Полковник сначала сдержанно, а потом всё более увлекаясь принялся рассказывать о большой, разбросанной по разным городам семье Барклай, об отношениях Александры Васильевны с сыном-шалопаем, о том, как она была увлечена открытиями своего выдающегося брата-этнографа и собиралась создать в их родовом имении музей. Шумилов кивал, понимающе поддакивал и в общем-то душой не кривил: рассказ отставного полковника был очень содержателен и содержал массу таких деталей, о которых Алексей Иванович не знал.

Подали еду и четверть штофа заказанной водки. Спиртное способствовало развитию беседы и ещё более развязывало язык. Волков обстоятельно пересказал события в квартире Барклай во второй половине дня двадцать четвёртого и двадцать пятого апреля: обнаружение первого, а затем второго трупов, обыски, опросы. Разумеется, Волков не мог охватить всей суммы сведений, собранных следствием, но даже то, что он увидел, показалось Шумилову чрезвычайно важным:

— Вы знаете, когда на моих глазах стали разбирать мебель, а там оказались большие полости, заполненные коробочками и мешочками с драгоценностями, я невольно задумался над тем, хорошо ли я знал Александру Васильевну? Она ведь, как оказалось, была достаточно скрытным человеком. И осторожным. О чём я даже не подозревал. Кстати сказать, мебель эту краснодеревщику она заказала недавно, пожалуй, года не прошло. Мы с ней уже довольно тесно общались, но мне она ни полсловом не обмолвилась о тайниках.

— А кто изготавливал для неё эту мебель? — уточнил Шумилов.

— Мебель делали на заказ в мастерской Петра Трофимова, это скопец, известный мебельный мастер.

— А тайники, думаете, там готовили или кто-то кустарно их делал уже после того, как мебель привезли из мастерской?

— Насколько я могу судить, все эти пустоты в мебели делались тогда, когда изготавливалась сама мебель. Вы знаете, там всё такое аккуратное: пропилы, сверления, шипы. Доступ, опять же, очень удобный, не требующий полной разборки мебели.
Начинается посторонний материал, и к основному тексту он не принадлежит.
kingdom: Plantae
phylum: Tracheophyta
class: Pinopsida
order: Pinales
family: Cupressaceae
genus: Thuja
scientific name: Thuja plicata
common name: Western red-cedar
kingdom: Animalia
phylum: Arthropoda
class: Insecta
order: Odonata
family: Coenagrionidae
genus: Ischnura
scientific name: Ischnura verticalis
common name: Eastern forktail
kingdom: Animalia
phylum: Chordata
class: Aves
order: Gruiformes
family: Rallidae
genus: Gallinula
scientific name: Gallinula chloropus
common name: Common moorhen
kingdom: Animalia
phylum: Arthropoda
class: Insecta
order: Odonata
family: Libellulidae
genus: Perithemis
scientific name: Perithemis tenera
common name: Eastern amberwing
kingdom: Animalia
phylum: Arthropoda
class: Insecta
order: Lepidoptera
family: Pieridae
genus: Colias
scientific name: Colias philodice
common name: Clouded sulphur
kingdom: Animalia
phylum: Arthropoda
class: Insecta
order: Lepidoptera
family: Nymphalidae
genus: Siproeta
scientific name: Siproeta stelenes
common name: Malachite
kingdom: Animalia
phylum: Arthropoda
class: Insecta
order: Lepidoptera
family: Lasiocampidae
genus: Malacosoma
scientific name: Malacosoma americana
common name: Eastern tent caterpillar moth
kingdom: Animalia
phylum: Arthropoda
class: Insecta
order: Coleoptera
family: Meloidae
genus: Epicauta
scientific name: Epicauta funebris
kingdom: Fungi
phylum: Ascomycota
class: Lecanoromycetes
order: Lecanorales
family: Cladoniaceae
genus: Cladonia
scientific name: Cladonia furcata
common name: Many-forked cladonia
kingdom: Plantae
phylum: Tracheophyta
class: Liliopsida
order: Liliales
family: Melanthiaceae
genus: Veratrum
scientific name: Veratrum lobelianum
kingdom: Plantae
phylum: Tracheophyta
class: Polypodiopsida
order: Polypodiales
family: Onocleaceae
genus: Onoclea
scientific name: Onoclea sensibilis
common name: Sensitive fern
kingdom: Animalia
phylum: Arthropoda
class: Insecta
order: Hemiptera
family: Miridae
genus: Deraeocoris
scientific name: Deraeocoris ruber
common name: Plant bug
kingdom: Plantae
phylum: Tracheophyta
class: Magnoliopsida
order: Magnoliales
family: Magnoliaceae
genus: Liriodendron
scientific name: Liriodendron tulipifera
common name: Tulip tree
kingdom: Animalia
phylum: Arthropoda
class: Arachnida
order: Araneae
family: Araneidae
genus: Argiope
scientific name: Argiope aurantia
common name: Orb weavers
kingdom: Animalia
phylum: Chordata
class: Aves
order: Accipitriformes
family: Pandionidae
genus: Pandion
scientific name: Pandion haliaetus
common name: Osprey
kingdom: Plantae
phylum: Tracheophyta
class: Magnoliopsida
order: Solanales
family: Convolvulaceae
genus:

Такое можно было предусмотреть только на этапе изготовления мебели. Кстати, как я понял по комментариям полицейских, они пришли к тому же выводу.

Разговор плавно перетекал с одной темы на другую, задерживаясь на обсуждаемых предметах ровно настолько, сколько требовалось, чтобы Волков не заподозрил особую заинтересованность Шумилова. Полковник рассказал своему собеседнику о родственниках Александры Васильевны, о сохранённой ею коллекции древнеегипетских амулетов и статуэток, а потом, когда дело дошло до десерта, неожиданно перескочил на другое:

— Хороший здесь ресторанчик, да только креп-сюзет местный повар готовить не умеет. Знаете, как его готовила кухарка Александры Васильевны? Пальчики оближешь! Поэма, доложу я вам! Французы так не сделают.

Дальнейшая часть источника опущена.